→ What the exercise asks:
The entire listing that follows must be repeated exactly, pictures excluded.

═════ Data records ═════

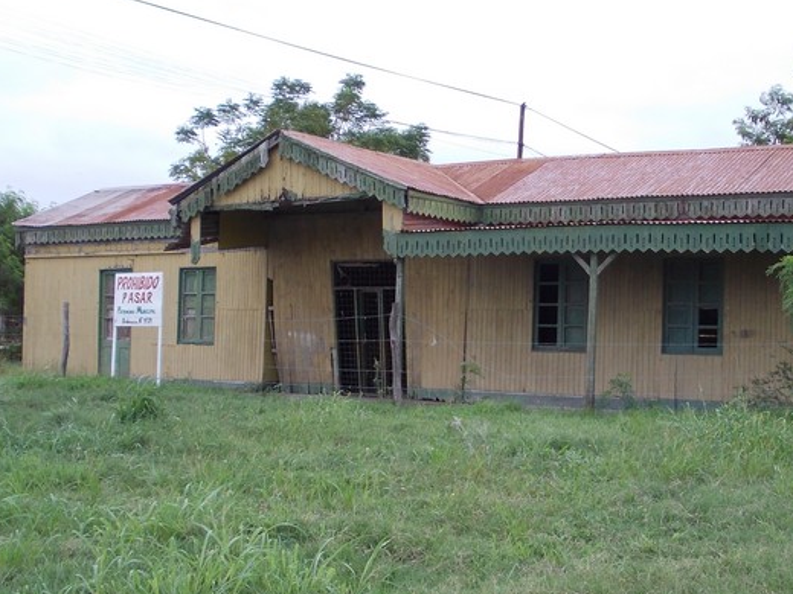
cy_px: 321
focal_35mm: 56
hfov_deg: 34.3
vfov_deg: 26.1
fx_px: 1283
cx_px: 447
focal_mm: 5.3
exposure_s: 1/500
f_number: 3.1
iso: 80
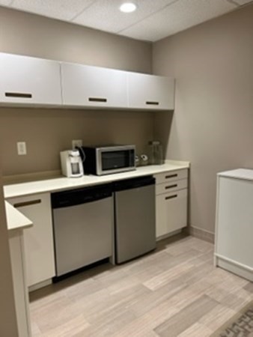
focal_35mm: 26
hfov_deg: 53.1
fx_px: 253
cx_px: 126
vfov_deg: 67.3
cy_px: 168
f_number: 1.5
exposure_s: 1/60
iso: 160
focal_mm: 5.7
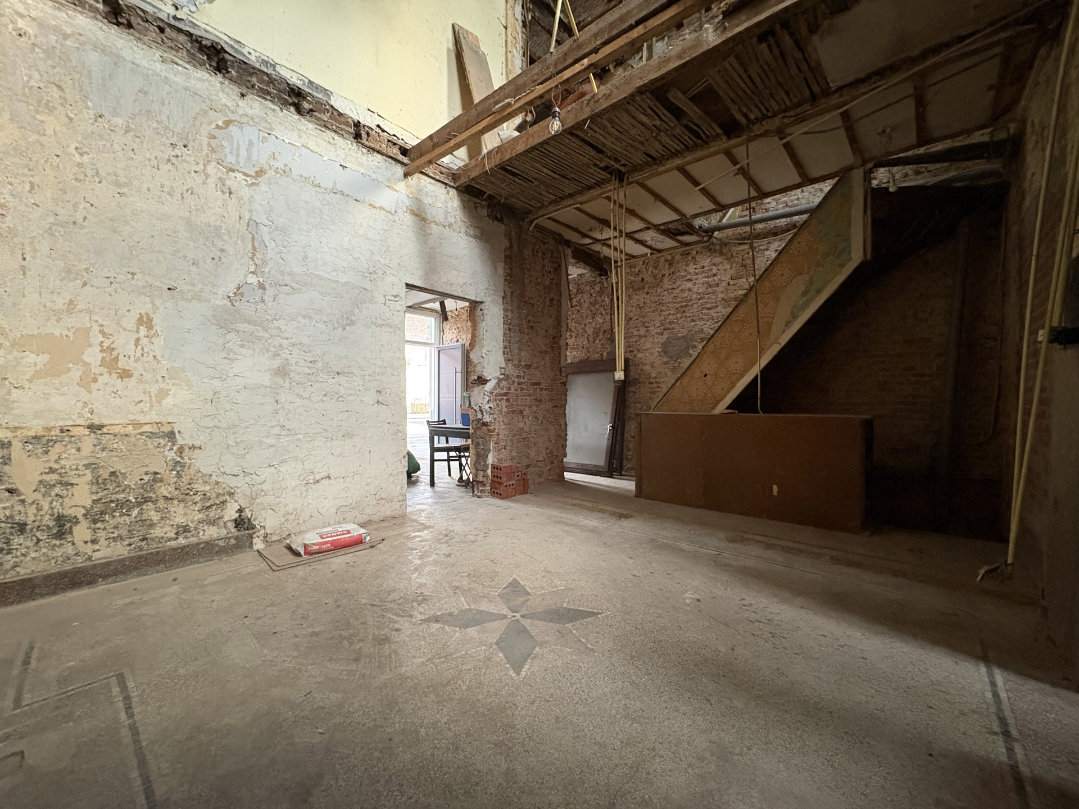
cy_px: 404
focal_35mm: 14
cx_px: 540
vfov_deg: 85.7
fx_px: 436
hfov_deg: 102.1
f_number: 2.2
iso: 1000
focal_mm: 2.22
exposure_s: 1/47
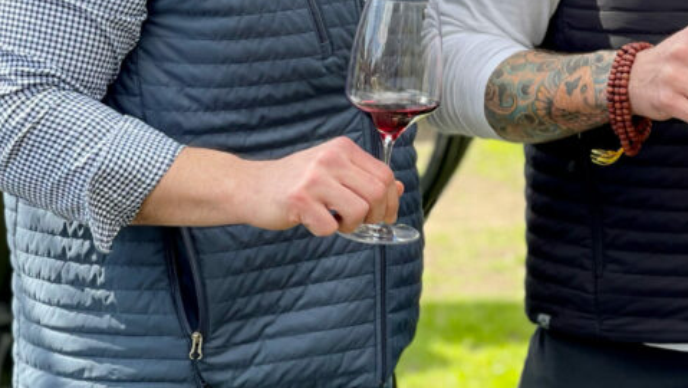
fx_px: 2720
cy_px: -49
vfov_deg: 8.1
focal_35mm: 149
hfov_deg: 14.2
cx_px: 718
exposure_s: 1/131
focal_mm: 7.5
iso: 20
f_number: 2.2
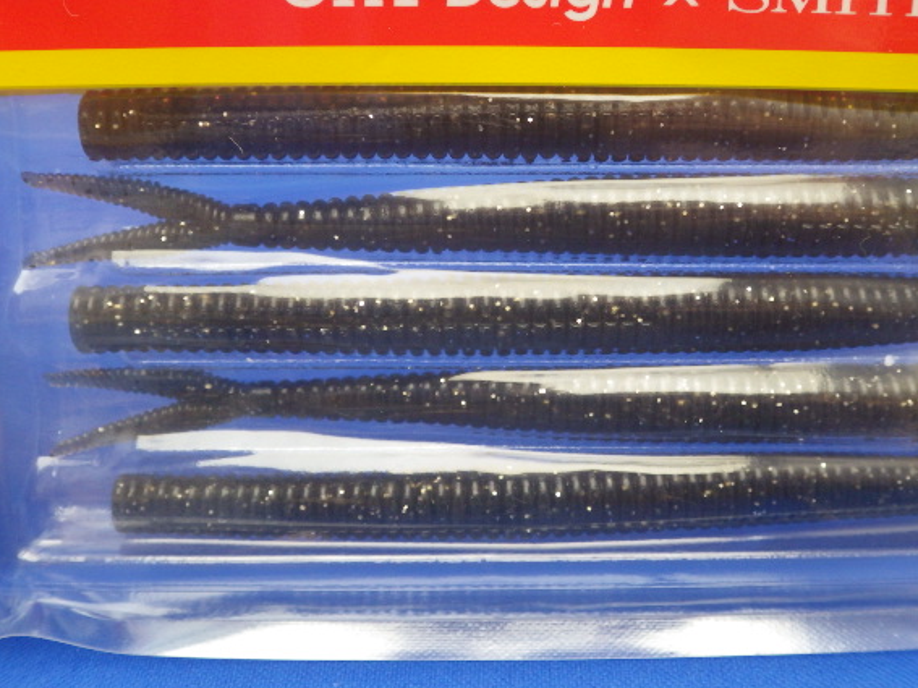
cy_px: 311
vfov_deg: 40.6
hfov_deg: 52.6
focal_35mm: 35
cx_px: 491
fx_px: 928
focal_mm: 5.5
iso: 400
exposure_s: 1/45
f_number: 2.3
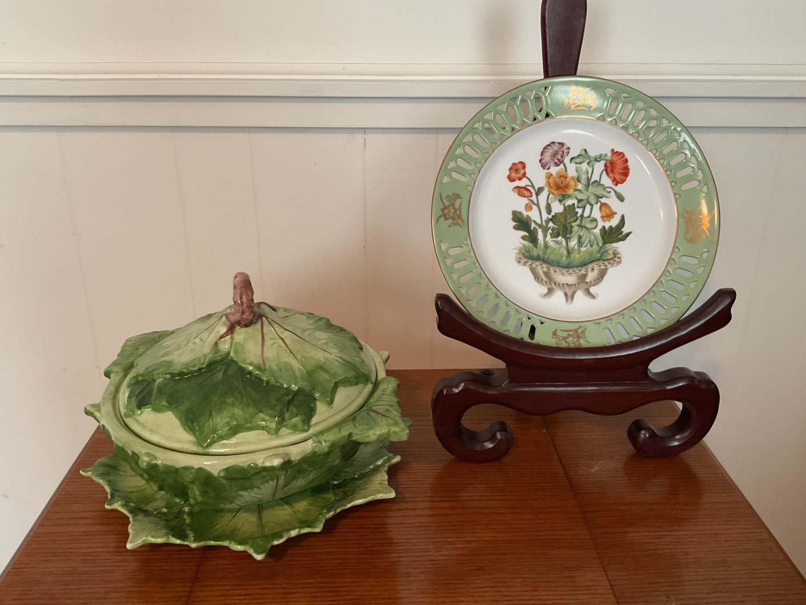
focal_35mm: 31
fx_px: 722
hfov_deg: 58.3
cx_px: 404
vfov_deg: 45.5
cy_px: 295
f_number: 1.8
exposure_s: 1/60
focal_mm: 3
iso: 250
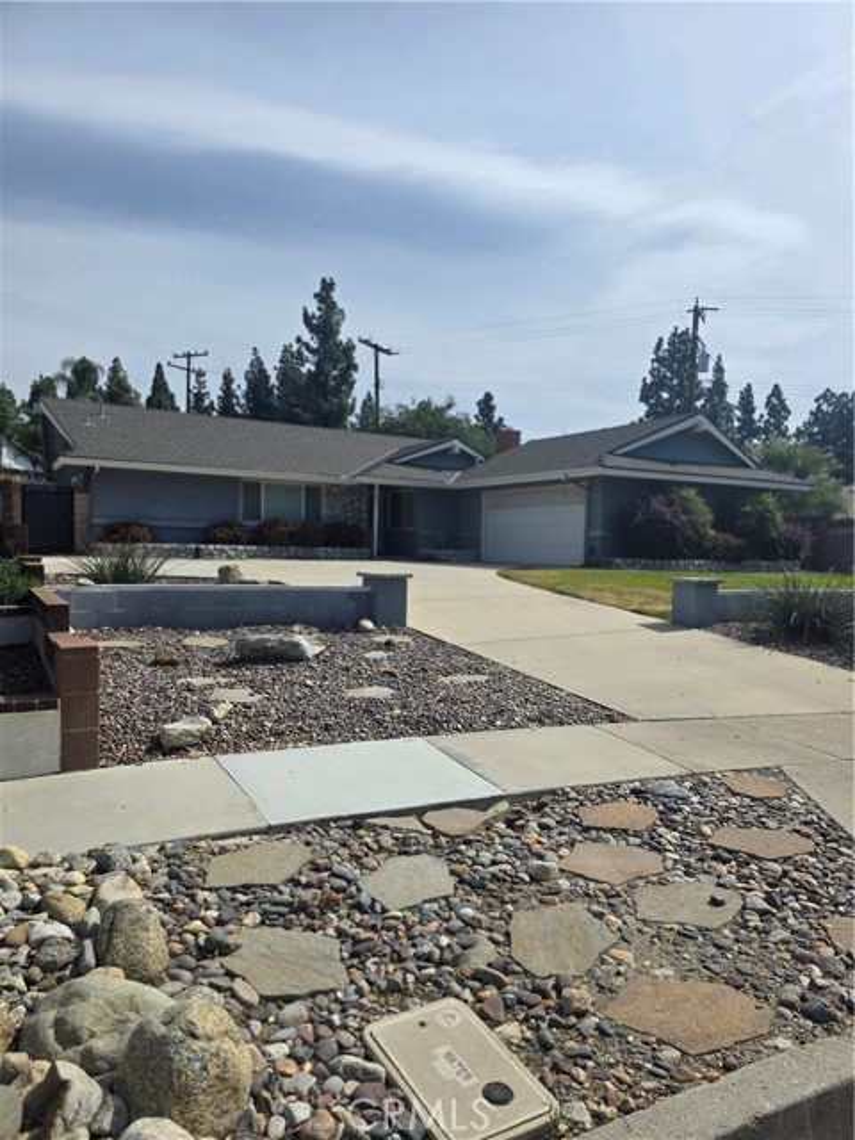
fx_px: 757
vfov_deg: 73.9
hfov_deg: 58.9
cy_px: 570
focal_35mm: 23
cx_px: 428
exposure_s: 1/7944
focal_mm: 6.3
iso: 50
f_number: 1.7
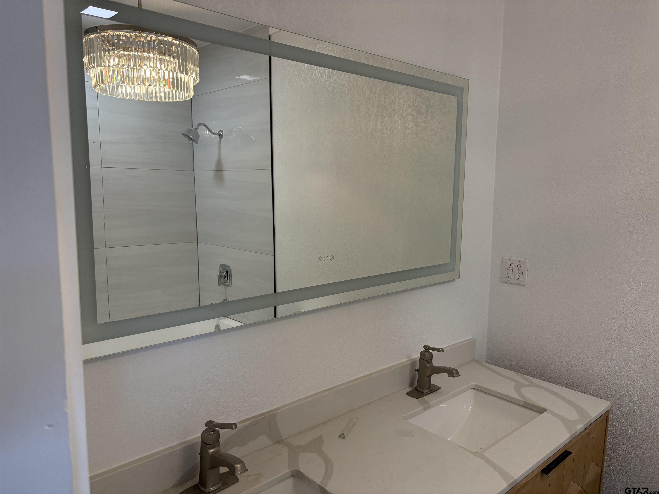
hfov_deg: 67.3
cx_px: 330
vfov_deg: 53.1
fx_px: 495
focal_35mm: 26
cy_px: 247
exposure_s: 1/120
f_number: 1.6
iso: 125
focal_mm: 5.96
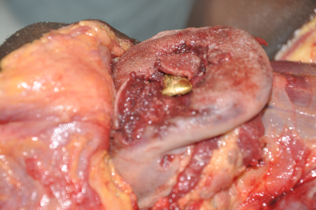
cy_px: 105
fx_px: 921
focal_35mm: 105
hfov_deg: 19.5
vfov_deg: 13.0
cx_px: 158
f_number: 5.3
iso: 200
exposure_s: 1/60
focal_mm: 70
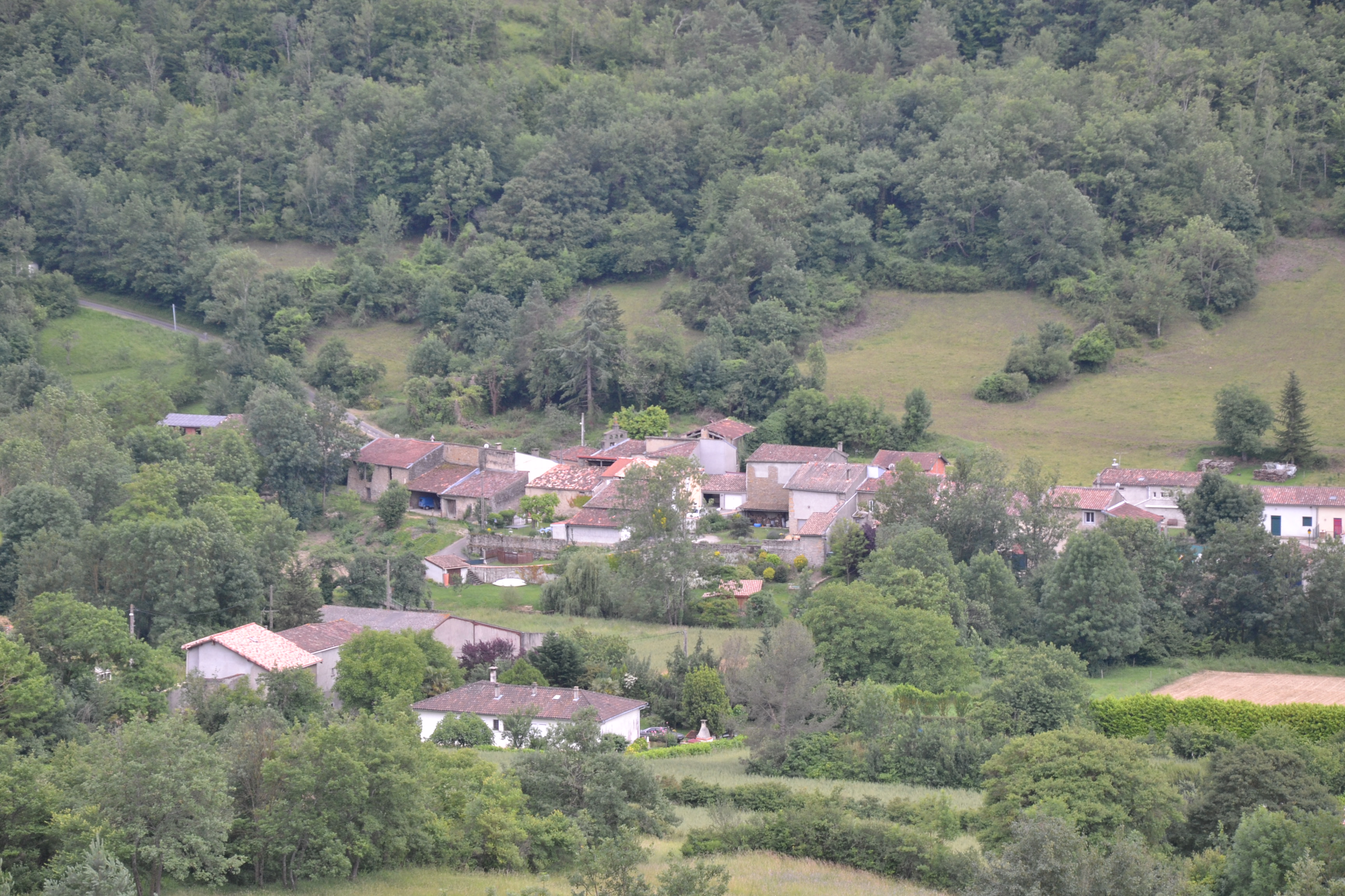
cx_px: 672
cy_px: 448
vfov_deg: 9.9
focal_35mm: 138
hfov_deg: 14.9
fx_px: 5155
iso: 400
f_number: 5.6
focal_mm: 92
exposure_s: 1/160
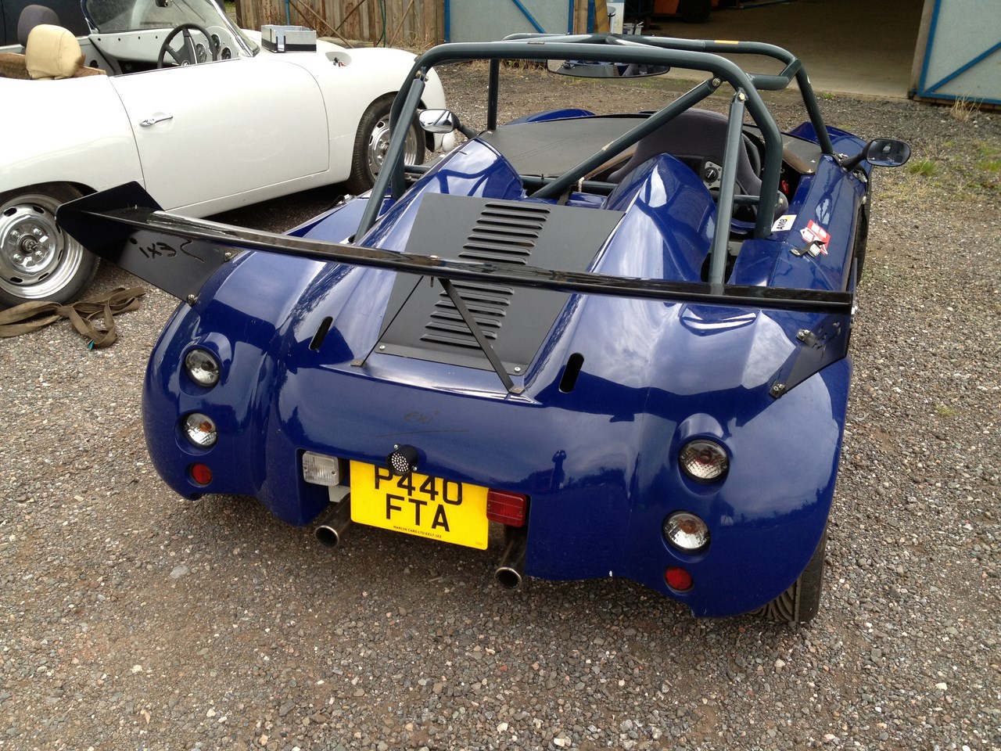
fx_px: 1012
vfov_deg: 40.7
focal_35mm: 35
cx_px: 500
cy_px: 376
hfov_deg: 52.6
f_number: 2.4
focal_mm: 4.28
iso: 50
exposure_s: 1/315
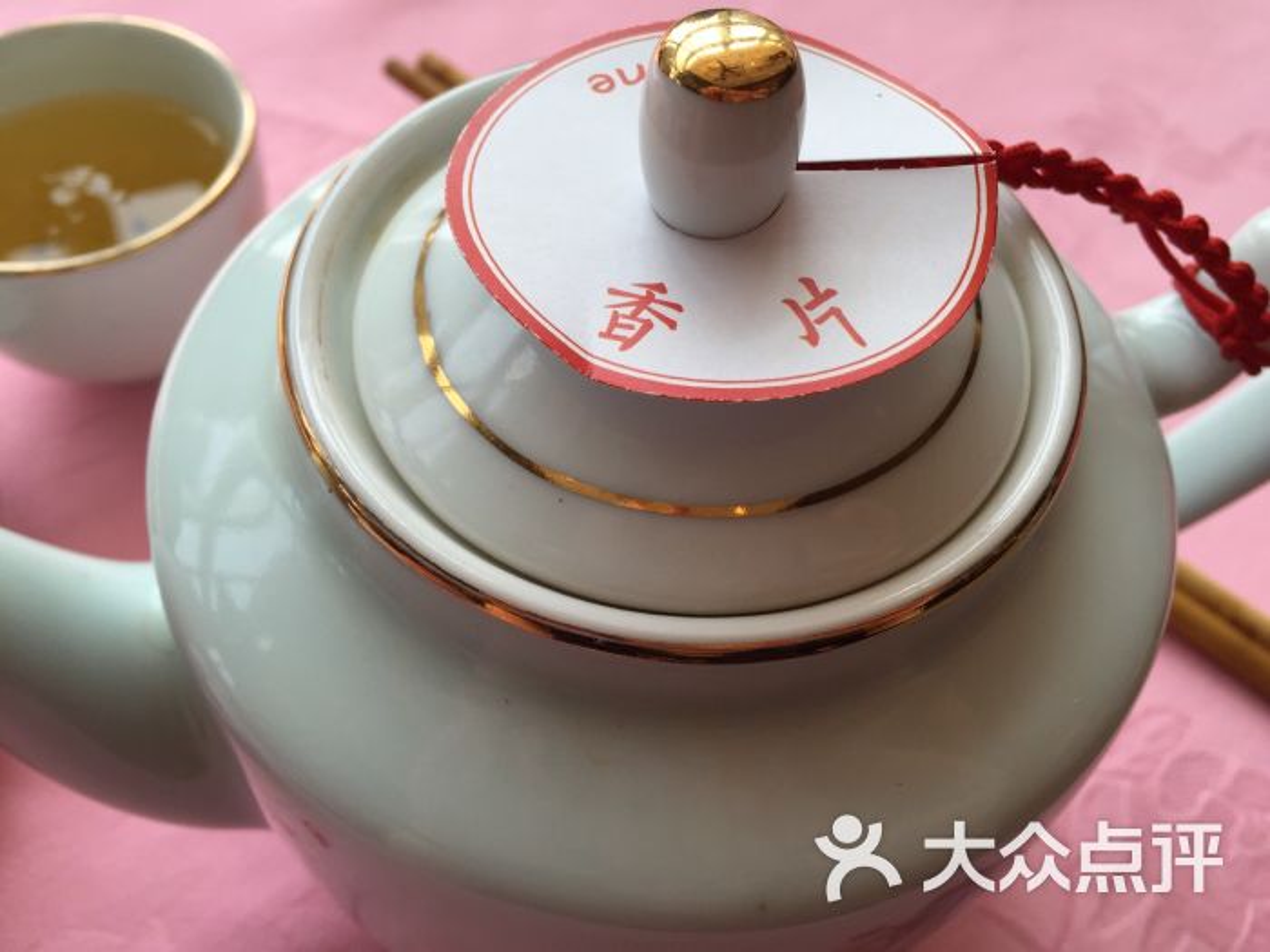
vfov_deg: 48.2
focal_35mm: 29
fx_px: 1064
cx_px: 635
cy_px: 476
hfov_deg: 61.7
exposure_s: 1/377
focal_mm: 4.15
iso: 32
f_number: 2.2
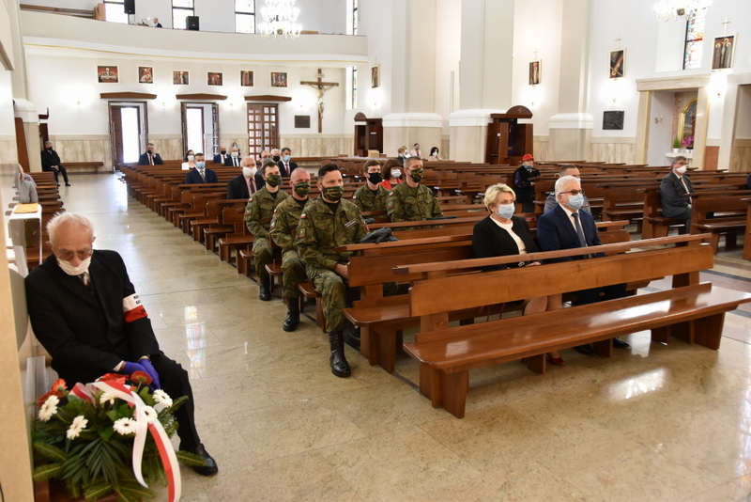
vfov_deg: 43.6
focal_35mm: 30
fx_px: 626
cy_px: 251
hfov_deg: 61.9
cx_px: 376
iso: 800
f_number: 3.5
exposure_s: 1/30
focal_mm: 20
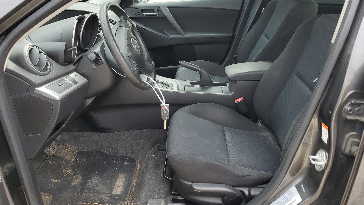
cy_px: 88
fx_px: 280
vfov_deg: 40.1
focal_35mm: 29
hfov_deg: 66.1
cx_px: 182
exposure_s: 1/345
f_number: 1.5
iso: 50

═════

→ Response:
cy_px: 321
focal_35mm: 56
hfov_deg: 34.3
vfov_deg: 26.1
fx_px: 1283
cx_px: 447
focal_mm: 5.3
exposure_s: 1/500
f_number: 3.1
iso: 80
focal_35mm: 26
hfov_deg: 53.1
fx_px: 253
cx_px: 126
vfov_deg: 67.3
cy_px: 168
f_number: 1.5
exposure_s: 1/60
iso: 160
focal_mm: 5.7
cy_px: 404
focal_35mm: 14
cx_px: 540
vfov_deg: 85.7
fx_px: 436
hfov_deg: 102.1
f_number: 2.2
iso: 1000
focal_mm: 2.22
exposure_s: 1/47
fx_px: 2720
cy_px: -49
vfov_deg: 8.1
focal_35mm: 149
hfov_deg: 14.2
cx_px: 718
exposure_s: 1/131
focal_mm: 7.5
iso: 20
f_number: 2.2
cy_px: 311
vfov_deg: 40.6
hfov_deg: 52.6
focal_35mm: 35
cx_px: 491
fx_px: 928
focal_mm: 5.5
iso: 400
exposure_s: 1/45
f_number: 2.3
focal_35mm: 31
fx_px: 722
hfov_deg: 58.3
cx_px: 404
vfov_deg: 45.5
cy_px: 295
f_number: 1.8
exposure_s: 1/60
focal_mm: 3
iso: 250
fx_px: 757
vfov_deg: 73.9
hfov_deg: 58.9
cy_px: 570
focal_35mm: 23
cx_px: 428
exposure_s: 1/7944
focal_mm: 6.3
iso: 50
f_number: 1.7
hfov_deg: 67.3
cx_px: 330
vfov_deg: 53.1
fx_px: 495
focal_35mm: 26
cy_px: 247
exposure_s: 1/120
f_number: 1.6
iso: 125
focal_mm: 5.96
cy_px: 105
fx_px: 921
focal_35mm: 105
hfov_deg: 19.5
vfov_deg: 13.0
cx_px: 158
f_number: 5.3
iso: 200
exposure_s: 1/60
focal_mm: 70
cx_px: 672
cy_px: 448
vfov_deg: 9.9
focal_35mm: 138
hfov_deg: 14.9
fx_px: 5155
iso: 400
f_number: 5.6
focal_mm: 92
exposure_s: 1/160
fx_px: 1012
vfov_deg: 40.7
focal_35mm: 35
cx_px: 500
cy_px: 376
hfov_deg: 52.6
f_number: 2.4
focal_mm: 4.28
iso: 50
exposure_s: 1/315
vfov_deg: 48.2
focal_35mm: 29
fx_px: 1064
cx_px: 635
cy_px: 476
hfov_deg: 61.7
exposure_s: 1/377
focal_mm: 4.15
iso: 32
f_number: 2.2
vfov_deg: 43.6
focal_35mm: 30
fx_px: 626
cy_px: 251
hfov_deg: 61.9
cx_px: 376
iso: 800
f_number: 3.5
exposure_s: 1/30
focal_mm: 20
cy_px: 88
fx_px: 280
vfov_deg: 40.1
focal_35mm: 29
hfov_deg: 66.1
cx_px: 182
exposure_s: 1/345
f_number: 1.5
iso: 50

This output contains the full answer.